▶ [PROBLEM REQUIREMENTS]: Each entry must appear in the answer exactly as given.

▶ [MATERIAL FOR THIS EXERCISE]:

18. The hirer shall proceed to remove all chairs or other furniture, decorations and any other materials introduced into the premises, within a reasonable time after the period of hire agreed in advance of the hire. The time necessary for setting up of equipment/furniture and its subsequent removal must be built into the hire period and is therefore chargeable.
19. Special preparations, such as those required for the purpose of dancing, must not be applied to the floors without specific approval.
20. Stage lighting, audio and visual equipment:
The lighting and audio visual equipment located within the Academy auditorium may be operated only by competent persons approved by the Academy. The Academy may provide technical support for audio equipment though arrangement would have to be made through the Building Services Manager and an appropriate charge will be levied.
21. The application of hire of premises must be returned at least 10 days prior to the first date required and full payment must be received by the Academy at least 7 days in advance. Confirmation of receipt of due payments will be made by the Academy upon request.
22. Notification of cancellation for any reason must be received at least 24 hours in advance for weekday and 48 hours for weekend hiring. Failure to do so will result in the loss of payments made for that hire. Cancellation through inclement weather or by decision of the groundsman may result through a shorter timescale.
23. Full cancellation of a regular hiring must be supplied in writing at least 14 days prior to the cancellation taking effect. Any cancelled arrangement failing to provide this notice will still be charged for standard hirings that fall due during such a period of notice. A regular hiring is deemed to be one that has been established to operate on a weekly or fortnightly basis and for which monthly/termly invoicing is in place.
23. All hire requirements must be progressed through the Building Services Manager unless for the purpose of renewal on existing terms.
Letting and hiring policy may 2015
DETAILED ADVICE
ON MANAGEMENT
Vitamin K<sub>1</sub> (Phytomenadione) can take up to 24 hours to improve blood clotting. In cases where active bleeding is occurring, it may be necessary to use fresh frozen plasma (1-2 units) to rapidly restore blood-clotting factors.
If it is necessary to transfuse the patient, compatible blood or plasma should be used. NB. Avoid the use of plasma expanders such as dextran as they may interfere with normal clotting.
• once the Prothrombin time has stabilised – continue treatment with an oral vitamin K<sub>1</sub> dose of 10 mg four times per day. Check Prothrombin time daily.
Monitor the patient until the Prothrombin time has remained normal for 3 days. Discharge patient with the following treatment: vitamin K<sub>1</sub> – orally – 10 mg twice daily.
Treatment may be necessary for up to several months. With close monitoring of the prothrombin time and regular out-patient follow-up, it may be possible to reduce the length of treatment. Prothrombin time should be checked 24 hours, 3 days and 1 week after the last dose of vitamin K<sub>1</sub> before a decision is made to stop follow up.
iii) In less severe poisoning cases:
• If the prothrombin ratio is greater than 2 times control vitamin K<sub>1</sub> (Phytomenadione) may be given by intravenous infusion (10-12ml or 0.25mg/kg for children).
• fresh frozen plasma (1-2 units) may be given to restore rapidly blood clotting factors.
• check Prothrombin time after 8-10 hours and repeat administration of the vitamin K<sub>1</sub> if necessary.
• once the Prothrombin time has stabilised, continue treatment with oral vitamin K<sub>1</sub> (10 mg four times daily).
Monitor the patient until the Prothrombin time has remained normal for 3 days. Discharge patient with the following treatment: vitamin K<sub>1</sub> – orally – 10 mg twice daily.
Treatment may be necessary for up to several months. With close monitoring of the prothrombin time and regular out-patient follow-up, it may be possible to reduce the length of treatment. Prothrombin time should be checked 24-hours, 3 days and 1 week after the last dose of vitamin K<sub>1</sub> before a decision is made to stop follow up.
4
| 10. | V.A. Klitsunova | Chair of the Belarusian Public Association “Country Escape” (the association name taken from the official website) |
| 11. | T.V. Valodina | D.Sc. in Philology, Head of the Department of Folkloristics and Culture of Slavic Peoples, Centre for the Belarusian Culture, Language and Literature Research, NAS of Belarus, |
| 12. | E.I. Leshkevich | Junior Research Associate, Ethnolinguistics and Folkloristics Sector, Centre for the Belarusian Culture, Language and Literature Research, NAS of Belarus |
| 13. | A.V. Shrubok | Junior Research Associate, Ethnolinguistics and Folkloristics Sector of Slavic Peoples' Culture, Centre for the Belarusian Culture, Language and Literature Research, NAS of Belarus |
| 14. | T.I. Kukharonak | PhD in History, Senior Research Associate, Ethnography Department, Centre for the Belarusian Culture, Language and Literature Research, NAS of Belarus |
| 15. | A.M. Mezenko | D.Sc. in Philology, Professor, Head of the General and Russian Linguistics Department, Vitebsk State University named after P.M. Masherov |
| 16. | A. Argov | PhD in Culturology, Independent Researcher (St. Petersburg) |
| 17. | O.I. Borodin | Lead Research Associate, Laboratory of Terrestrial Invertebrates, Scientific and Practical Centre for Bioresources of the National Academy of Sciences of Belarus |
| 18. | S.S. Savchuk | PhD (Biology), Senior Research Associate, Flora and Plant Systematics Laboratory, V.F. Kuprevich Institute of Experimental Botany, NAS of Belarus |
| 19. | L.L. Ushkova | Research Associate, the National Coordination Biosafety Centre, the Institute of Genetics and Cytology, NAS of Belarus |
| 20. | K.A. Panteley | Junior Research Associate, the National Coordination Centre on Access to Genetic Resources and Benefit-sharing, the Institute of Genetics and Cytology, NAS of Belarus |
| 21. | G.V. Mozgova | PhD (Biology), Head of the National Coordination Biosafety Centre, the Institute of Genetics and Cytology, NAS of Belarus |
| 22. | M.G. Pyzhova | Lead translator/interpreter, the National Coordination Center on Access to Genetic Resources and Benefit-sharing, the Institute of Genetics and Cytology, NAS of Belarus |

▶ [OUTPUT]:
18. The hirer shall proceed to remove all chairs or other furniture, decorations and any other materials introduced into the premises, within a reasonable time after the period of hire agreed in advance of the hire. The time necessary for setting up of equipment/furniture and its subsequent removal must be built into the hire period and is therefore chargeable.
19. Special preparations, such as those required for the purpose of dancing, must not be applied to the floors without specific approval.
20. Stage lighting, audio and visual equipment:
The lighting and audio visual equipment located within the Academy auditorium may be operated only by competent persons approved by the Academy. The Academy may provide technical support for audio equipment though arrangement would have to be made through the Building Services Manager and an appropriate charge will be levied.
21. The application of hire of premises must be returned at least 10 days prior to the first date required and full payment must be received by the Academy at least 7 days in advance. Confirmation of receipt of due payments will be made by the Academy upon request.
22. Notification of cancellation for any reason must be received at least 24 hours in advance for weekday and 48 hours for weekend hiring. Failure to do so will result in the loss of payments made for that hire. Cancellation through inclement weather or by decision of the groundsman may result through a shorter timescale.
23. Full cancellation of a regular hiring must be supplied in writing at least 14 days prior to the cancellation taking effect. Any cancelled arrangement failing to provide this notice will still be charged for standard hirings that fall due during such a period of notice. A regular hiring is deemed to be one that has been established to operate on a weekly or fortnightly basis and for which monthly/termly invoicing is in place.
23. All hire requirements must be progressed through the Building Services Manager unless for the purpose of renewal on existing terms.
Letting and hiring policy may 2015
DETAILED ADVICE
ON MANAGEMENT
Vitamin K<sub>1</sub> (Phytomenadione) can take up to 24 hours to improve blood clotting. In cases where active bleeding is occurring, it may be necessary to use fresh frozen plasma (1-2 units) to rapidly restore blood-clotting factors.
If it is necessary to transfuse the patient, compatible blood or plasma should be used. NB. Avoid the use of plasma expanders such as dextran as they may interfere with normal clotting.
• once the Prothrombin time has stabilised – continue treatment with an oral vitamin K<sub>1</sub> dose of 10 mg four times per day. Check Prothrombin time daily.
Monitor the patient until the Prothrombin time has remained normal for 3 days. Discharge patient with the following treatment: vitamin K<sub>1</sub> – orally – 10 mg twice daily.
Treatment may be necessary for up to several months. With close monitoring of the prothrombin time and regular out-patient follow-up, it may be possible to reduce the length of treatment. Prothrombin time should be checked 24 hours, 3 days and 1 week after the last dose of vitamin K<sub>1</sub> before a decision is made to stop follow up.
iii) In less severe poisoning cases:
• If the prothrombin ratio is greater than 2 times control vitamin K<sub>1</sub> (Phytomenadione) may be given by intravenous infusion (10-12ml or 0.25mg/kg for children).
• fresh frozen plasma (1-2 units) may be given to restore rapidly blood clotting factors.
• check Prothrombin time after 8-10 hours and repeat administration of the vitamin K<sub>1</sub> if necessary.
• once the Prothrombin time has stabilised, continue treatment with oral vitamin K<sub>1</sub> (10 mg four times daily).
Monitor the patient until the Prothrombin time has remained normal for 3 days. Discharge patient with the following treatment: vitamin K<sub>1</sub> – orally – 10 mg twice daily.
Treatment may be necessary for up to several months. With close monitoring of the prothrombin time and regular out-patient follow-up, it may be possible to reduce the length of treatment. Prothrombin time should be checked 24-hours, 3 days and 1 week after the last dose of vitamin K<sub>1</sub> before a decision is made to stop follow up.
4
| 10. | V.A. Klitsunova | Chair of the Belarusian Public Association “Country Escape” (the association name taken from the official website) |
| 11. | T.V. Valodina | D.Sc. in Philology, Head of the Department of Folkloristics and Culture of Slavic Peoples, Centre for the Belarusian Culture, Language and Literature Research, NAS of Belarus, |
| 12. | E.I. Leshkevich | Junior Research Associate, Ethnolinguistics and Folkloristics Sector, Centre for the Belarusian Culture, Language and Literature Research, NAS of Belarus |
| 13. | A.V. Shrubok | Junior Research Associate, Ethnolinguistics and Folkloristics Sector of Slavic Peoples' Culture, Centre for the Belarusian Culture, Language and Literature Research, NAS of Belarus |
| 14. | T.I. Kukharonak | PhD in History, Senior Research Associate, Ethnography Department, Centre for the Belarusian Culture, Language and Literature Research, NAS of Belarus |
| 15. | A.M. Mezenko | D.Sc. in Philology, Professor, Head of the General and Russian Linguistics Department, Vitebsk State University named after P.M. Masherov |
| 16. | A. Argov | PhD in Culturology, Independent Researcher (St. Petersburg) |
| 17. | O.I. Borodin | Lead Research Associate, Laboratory of Terrestrial Invertebrates, Scientific and Practical Centre for Bioresources of the National Academy of Sciences of Belarus |
| 18. | S.S. Savchuk | PhD (Biology), Senior Research Associate, Flora and Plant Systematics Laboratory, V.F. Kuprevich Institute of Experimental Botany, NAS of Belarus |
| 19. | L.L. Ushkova | Research Associate, the National Coordination Biosafety Centre, the Institute of Genetics and Cytology, NAS of Belarus |
| 20. | K.A. Panteley | Junior Research Associate, the National Coordination Centre on Access to Genetic Resources and Benefit-sharing, the Institute of Genetics and Cytology, NAS of Belarus |
| 21. | G.V. Mozgova | PhD (Biology), Head of the National Coordination Biosafety Centre, the Institute of Genetics and Cytology, NAS of Belarus |
| 22. | M.G. Pyzhova | Lead translator/interpreter, the National Coordination Center on Access to Genetic Resources and Benefit-sharing, the Institute of Genetics and Cytology, NAS of Belarus |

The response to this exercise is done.